Lawyers for Waymo pressed Mr Kalanick on allegations he orchestrated a theft of trade secrets from Waymo, via former Google employee Anthony Levandowksi.

They said Mr Levandowski visited Mr Kalanick while still working at Google.

Lawyers showed the jury an Uber visitor pass and notes, supposedly from the meeting, that contained the phrase "laser is the sauce" - a reference to the technology that was allegedly stolen - and meaning that Uber considered this critical to self-driving technology.

Mr Kalanick said he did not remember the meeting.

Mr Kalanick resigned as chief executive of Uber in June, following pressure from shareholders, but he remains on Uber's board.

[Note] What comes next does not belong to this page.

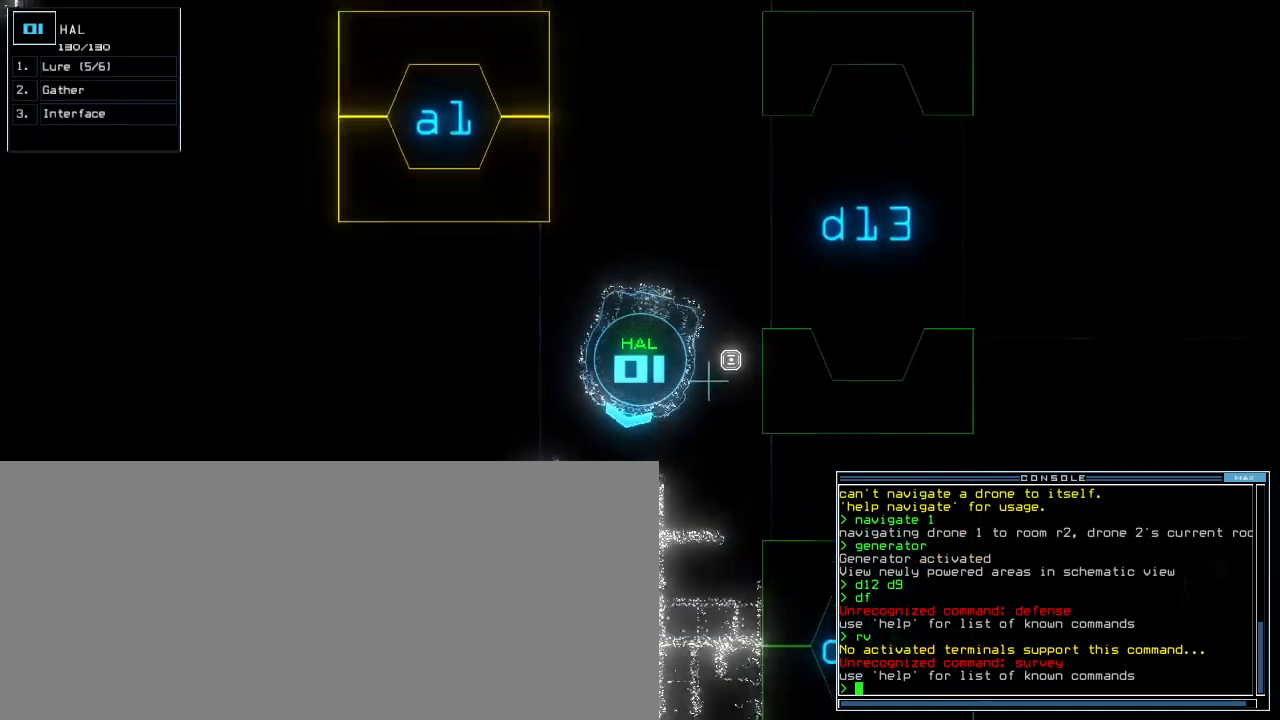
{"keys": ["down"], "events": [[100, "left", "up"]]}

The trial has provided another look at his win-at-all-costs attitude, which has been part-blamed for the troubles Uber experienced in recent years - from sexual harassment claims to court cases about the rights of its workers, regular clashes with city regulators and issues about how the firm looked after users' data.

In his opening argument, Alphabet lawyer Charles Veerhoven said: "Mr Kalanick, the chief executive officer at the time at Uber, made a decision that winning was more important than obeying the law."

Alphabet's case hinges on the fact that Uber hired Mr Levandowski, who had worked in the firm's self-driving car division.

It alleges that he had downloaded 14,000 files of data, including blueprints and other technical information about Lidar - which enables cars to understand their environment.

Mr Levandowski went on to found autonomous truck firm Otto, which was acquired by Uber less than a year later.

Uber does not dispute that the documents were taken but argues that it didn't gain anything from them.

The engineer at the centre of the row has pleaded the Fifth amendment - meaning he does not have to say anything that may incriminate him.

If found guilty, Uber could have to pay more than $1bn in damages or, in a worst case scenario, be forced to stop its self-driving programme altogether.